- Ruhr-Universität Bochum
More transparency in the data jungle of materials science
Big data – at first glance, the term sounds like a promise. But a lot of data is useless unless someone provides structure. Someone like Markus Stricker.
Many years ago, the decoding of the human genome opened up a new branch of research in biology: bioinformatics. A similar trend can currently be observed in materials science. At present, Professor Markus Stricker, head of the Bochum working group for materials informatics and data science, is still something of an oddity in Germany with his field of research. In an interview, he explains why this will probably change in the future and what potential materials informatics has to offer.
Professor Stricker, you research in materials informatics. It is still a young field of research, isn’t it?
The term has existed in academic publications since 2005. It describes the idea of bringing together computer science and materials research. The trigger was big data. It became clear that we needed a concept for dealing with all that data. Even though high-throughput methods for synthesis and characterisation, such as those Alfred Ludwig has been using in Bochum for a long time, have been around for a while, they’ve only become established on a broad scale in recent years. Now, the huge data volume is becoming a problem.
Professorships like yours that specialise in data science applied to materials are probably few and far between.
Apart from my junior professorship here in Bochum, the only other professorship I knew of in Germany that focuses on materials informatics was in Jülich. Since April 2023, there’s been an additional professorship with Miquel Marques at the Interdisciplinary Centre for Advanced Materials Simulation, ICAMS, which focuses on data, artificial intelligence and materials. Apart from that, this field is more of an addition to research rather than the focus. It might eventually turn out, that it’s not viable for a professorship as a stand-alone discipline. But that’s not what it looks like at the moment, rather the opposite.
Does that mean you’re taking a risk by focusing on this research field?

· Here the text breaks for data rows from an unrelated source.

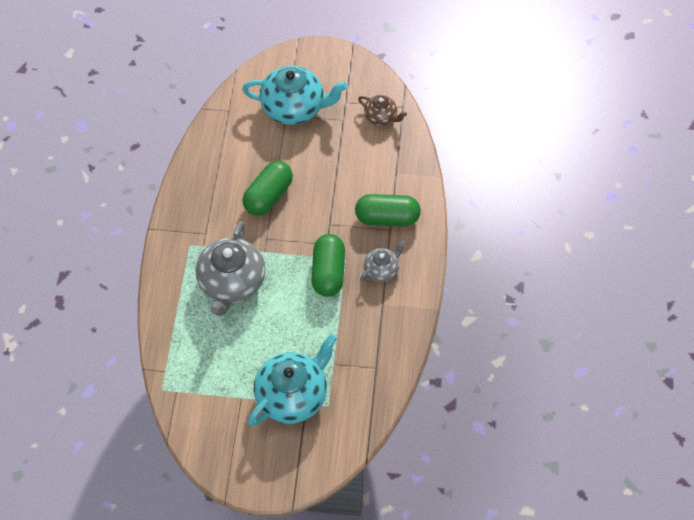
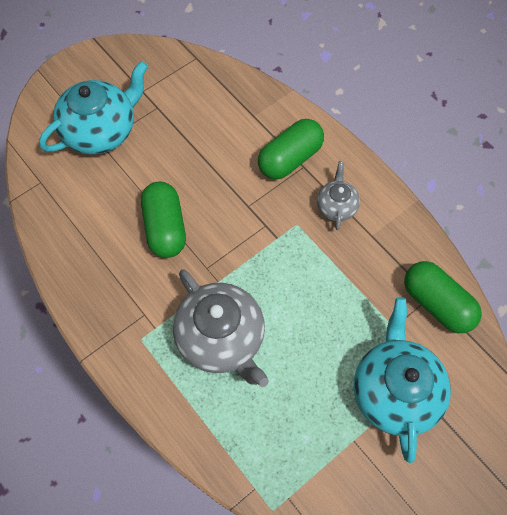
camera: 45 degrees left, 5 degrees up
green capsule [312,234,345,297] -> green capsule moved to [404,261,482,333]
brown teapot [358,95,407,125] -> none

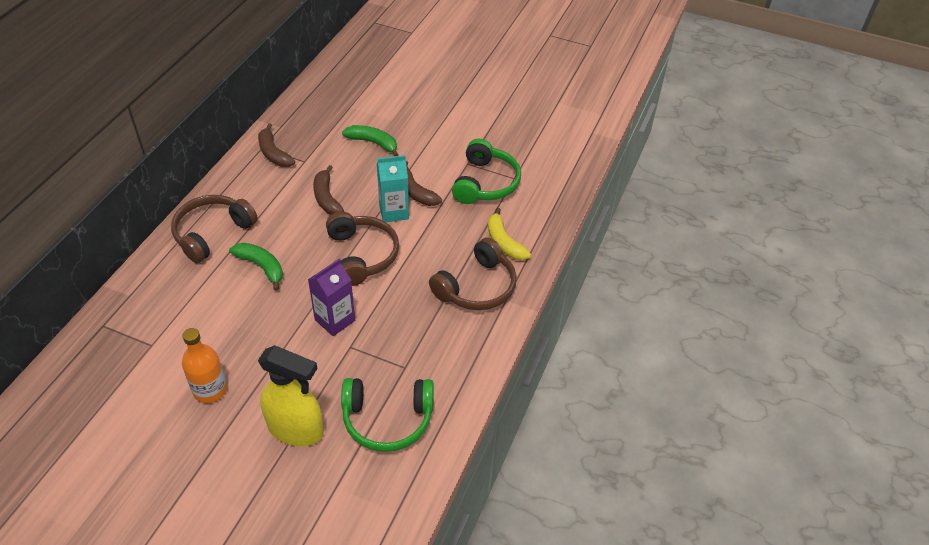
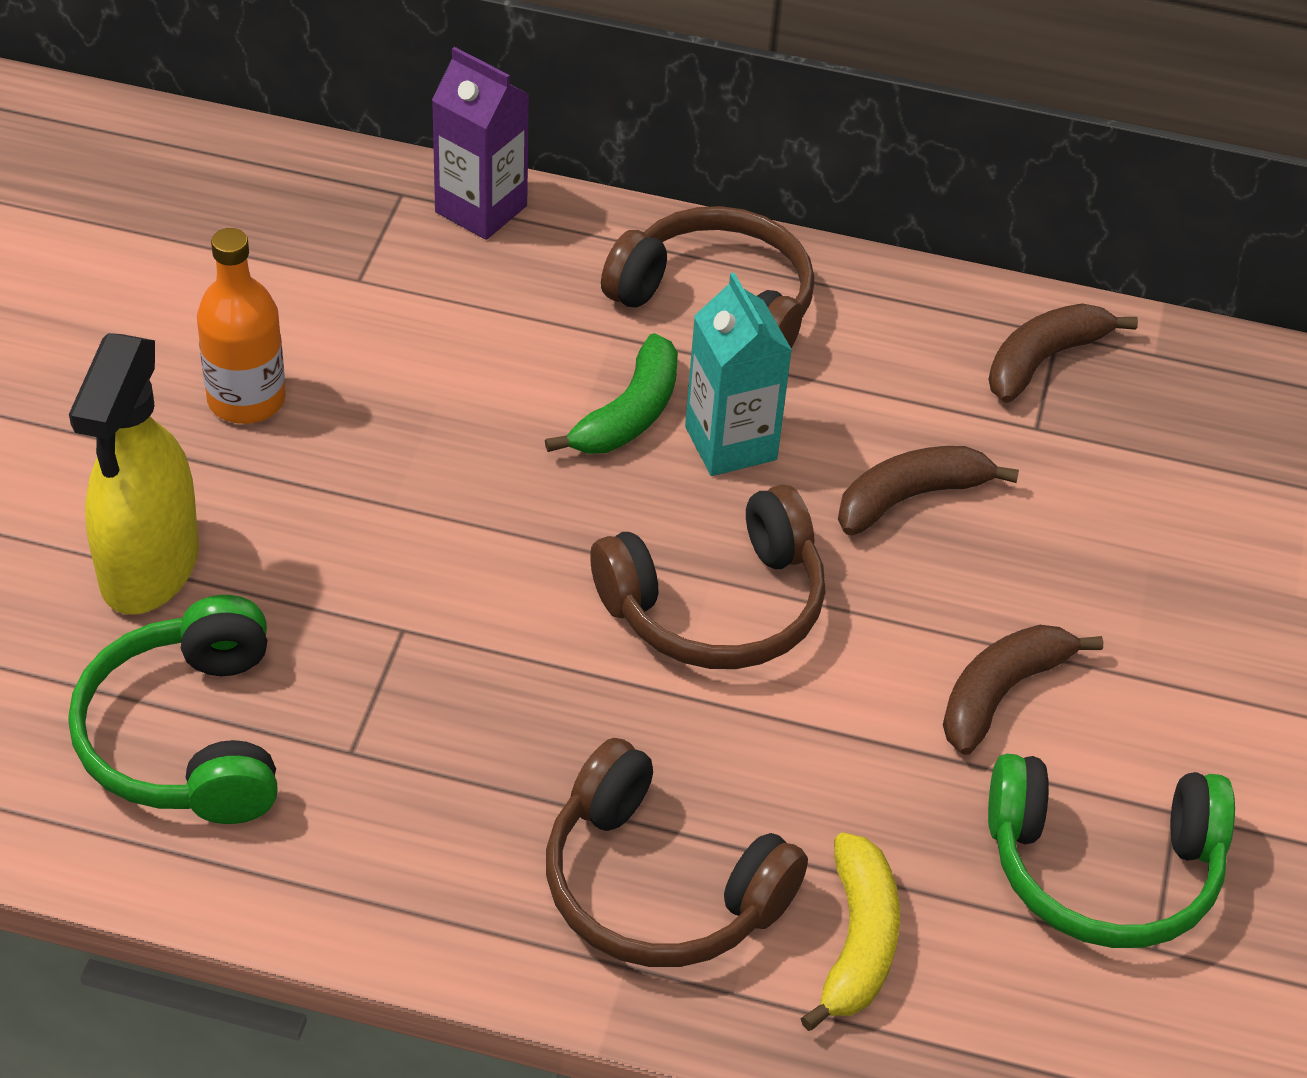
camera: 80 degrees right, 0 degrees up
purple carton [308,258,355,336] -> purple carton moved to [432,47,529,240]
green banana [342,125,399,156] -> none
turquoise carton [377,155,409,222] -> turquoise carton moved to [685,273,792,476]
yellow banana [488,208,531,260] -> yellow banana turned 135 degrees clockwise [800,833,900,1031]

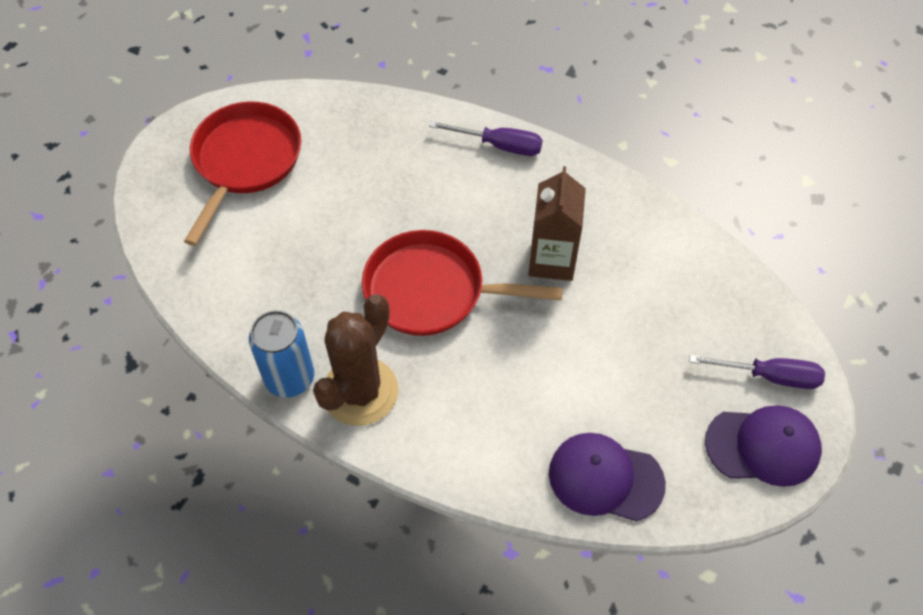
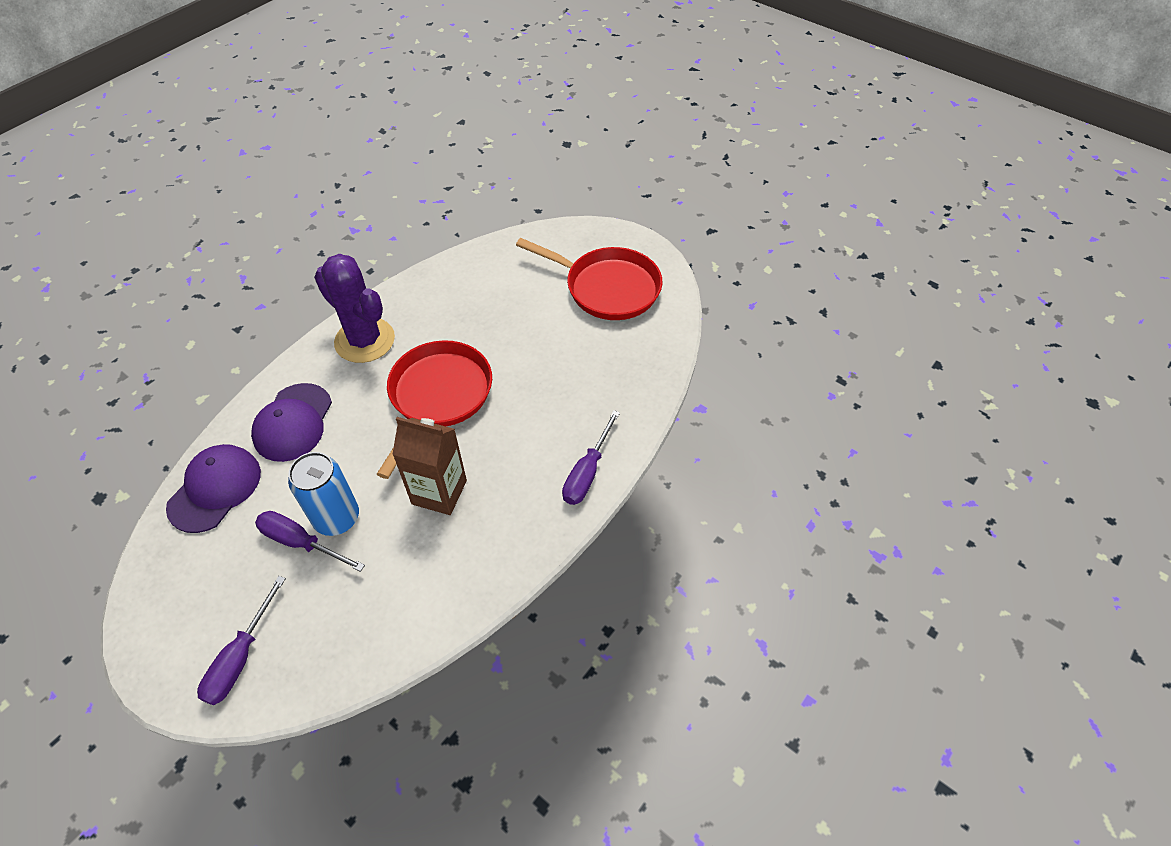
camera: 100 degrees right, 5 degrees down
blue can [249,310,314,398] -> blue can moved to [288,452,359,536]
brown cactus [313,294,398,426] -> purple cactus [314,254,395,363]
purple cap [705,405,822,487] -> purple cap moved to [251,383,332,462]
none -> purple screwdriver [255,511,365,572]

This junior professorship is a great opportunity for me, and I’m very happy about it. I've encountered many characterisation methods in the past and know about the different kinds of data that are generated in experiments and about the parameters that have to be documented. I also have experience with the use of many simulation methods and their results. I find it exciting to now bring everything together on the basis of data – and to be able to contribute to the establishment of a new field!
Why do you think this field has a future?
Because materials science has the potential to answer the pressing questions of our time. Energy, transport, sustainability – all of these are ultimately material issues. It typically takes 10 to 20 years to develop a material using traditional methods. If we don’t find answers to today’s problems until 2050, it’s game over. We have to speed up the processes.
And this can be done with materials informatics?
Machine learning can help us accelerate materials development. To create a new material, we combine different elements in a certain mixing ratio. This is not always possible in a state of equilibrium, so for some element combinations you need special processes to combine them into a material. However, many elements exist and the possibilities for element combinations in diverse compositions are practically infinite. It’s impossible to produce and characterise all of them to find the best properties. Using algorithms, we can make predictions for the properties of new element combinations based on a few measurements. This allows us to narrow down in which direction it makes sense to keep searching.
For this, you have to compile a lot of data from different sources.
Yes, and they differ greatly – that’s quite a challenge. There are many different measurement, simulation and documentation methods. Currently, almost every researcher has their individual data filing system, which they maintain properly. But when the person in charge of the system leaves, the data can usually no longer be reused, or only with great effort, because others often don’t understand how the system works. Therefore, it’s important to develop standards for the storage and documentation of data that we can use to make and keep data accessible and usable across work groups and for use in algorithms.
Tell us about the cooperation with your colleagues.
I’m very happy about how open and appreciative my colleagues are at Ruhr University Bochum; in an environment like this, research is a lot of fun. In many projects, the materials informatics part of my research is often the only contribution that – to put it bluntly – doesn’t generate its own data, but rather requires data from others. I’m brought into many projects from the get-go to help think through the data science part. Later on, others will benefit from my research when my results help to accelerate the development of new materials.